Task statement →
Show the lines below where "Niederelbe" occurs.

Data shown →
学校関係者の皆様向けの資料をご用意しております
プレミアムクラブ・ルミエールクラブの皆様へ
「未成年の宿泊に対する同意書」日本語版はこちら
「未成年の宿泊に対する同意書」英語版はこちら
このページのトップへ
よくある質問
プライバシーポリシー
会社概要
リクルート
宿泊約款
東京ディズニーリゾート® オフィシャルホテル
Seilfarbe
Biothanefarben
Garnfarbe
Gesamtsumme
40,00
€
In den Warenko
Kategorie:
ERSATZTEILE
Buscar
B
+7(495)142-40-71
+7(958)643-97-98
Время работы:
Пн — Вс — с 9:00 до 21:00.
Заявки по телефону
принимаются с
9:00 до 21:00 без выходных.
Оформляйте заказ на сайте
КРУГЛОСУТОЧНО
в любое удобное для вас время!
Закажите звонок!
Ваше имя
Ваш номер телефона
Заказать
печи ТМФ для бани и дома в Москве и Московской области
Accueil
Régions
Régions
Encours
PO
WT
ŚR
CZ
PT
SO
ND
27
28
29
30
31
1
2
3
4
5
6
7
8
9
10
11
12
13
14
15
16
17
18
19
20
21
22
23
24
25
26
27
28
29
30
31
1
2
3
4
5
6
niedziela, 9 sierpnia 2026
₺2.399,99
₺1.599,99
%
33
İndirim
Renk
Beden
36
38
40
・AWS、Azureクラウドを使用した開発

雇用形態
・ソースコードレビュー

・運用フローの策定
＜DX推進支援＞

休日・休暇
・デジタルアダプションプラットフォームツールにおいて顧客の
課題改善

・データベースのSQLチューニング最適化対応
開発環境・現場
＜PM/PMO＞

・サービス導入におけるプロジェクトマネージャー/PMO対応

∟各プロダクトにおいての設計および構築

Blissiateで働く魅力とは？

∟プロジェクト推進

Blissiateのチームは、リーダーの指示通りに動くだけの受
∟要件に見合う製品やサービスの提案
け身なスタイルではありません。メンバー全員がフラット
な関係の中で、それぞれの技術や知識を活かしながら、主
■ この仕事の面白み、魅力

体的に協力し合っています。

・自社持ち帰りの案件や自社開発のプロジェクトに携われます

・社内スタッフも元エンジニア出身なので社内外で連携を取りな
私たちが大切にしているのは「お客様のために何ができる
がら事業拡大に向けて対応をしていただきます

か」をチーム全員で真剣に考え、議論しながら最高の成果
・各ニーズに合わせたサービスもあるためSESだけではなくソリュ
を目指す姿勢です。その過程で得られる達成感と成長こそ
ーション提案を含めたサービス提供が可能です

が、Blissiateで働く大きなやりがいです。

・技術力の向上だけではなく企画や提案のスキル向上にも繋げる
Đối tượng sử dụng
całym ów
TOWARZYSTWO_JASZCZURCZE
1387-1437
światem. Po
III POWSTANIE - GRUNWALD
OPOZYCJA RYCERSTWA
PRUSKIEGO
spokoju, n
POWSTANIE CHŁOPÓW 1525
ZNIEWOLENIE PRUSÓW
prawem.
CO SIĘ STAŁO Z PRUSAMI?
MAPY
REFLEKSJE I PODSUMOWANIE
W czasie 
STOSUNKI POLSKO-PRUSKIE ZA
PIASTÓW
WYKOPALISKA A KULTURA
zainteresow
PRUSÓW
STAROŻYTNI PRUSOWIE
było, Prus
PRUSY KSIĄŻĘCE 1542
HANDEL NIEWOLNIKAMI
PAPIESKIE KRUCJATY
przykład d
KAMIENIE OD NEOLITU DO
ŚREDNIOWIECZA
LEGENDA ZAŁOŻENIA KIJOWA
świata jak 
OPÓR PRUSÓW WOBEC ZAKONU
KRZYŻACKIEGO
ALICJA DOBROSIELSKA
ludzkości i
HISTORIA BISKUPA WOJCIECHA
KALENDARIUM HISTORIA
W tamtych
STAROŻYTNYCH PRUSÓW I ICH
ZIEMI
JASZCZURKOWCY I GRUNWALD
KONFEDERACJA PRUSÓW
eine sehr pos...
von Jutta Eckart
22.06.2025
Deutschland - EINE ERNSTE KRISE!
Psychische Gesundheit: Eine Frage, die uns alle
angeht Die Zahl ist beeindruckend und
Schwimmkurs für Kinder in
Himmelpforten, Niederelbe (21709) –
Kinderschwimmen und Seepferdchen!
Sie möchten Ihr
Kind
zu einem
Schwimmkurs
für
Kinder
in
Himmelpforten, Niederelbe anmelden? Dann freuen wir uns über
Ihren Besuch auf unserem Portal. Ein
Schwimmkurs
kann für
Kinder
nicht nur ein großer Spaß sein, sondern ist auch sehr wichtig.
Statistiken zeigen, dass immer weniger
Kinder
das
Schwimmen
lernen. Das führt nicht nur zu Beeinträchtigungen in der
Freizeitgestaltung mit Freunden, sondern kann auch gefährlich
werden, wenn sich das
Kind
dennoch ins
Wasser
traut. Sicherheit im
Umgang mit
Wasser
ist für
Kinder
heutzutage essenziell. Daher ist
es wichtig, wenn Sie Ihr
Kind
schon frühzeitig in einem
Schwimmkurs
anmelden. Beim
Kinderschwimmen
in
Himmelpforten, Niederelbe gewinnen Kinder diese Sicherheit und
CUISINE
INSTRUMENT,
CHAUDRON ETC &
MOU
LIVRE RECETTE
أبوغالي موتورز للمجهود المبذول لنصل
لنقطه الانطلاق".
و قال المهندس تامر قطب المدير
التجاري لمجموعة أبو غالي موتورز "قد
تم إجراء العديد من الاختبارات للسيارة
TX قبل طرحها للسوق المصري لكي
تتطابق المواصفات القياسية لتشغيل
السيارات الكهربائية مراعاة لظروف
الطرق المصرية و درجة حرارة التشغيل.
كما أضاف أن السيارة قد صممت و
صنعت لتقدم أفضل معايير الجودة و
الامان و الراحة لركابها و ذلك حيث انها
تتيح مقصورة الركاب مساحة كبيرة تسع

Result →
Himmelpforten, Niederelbe (21709) –
Himmelpforten, Niederelbe anmelden? Dann freuen wir uns über
Himmelpforten, Niederelbe gewinnen Kinder diese Sicherheit und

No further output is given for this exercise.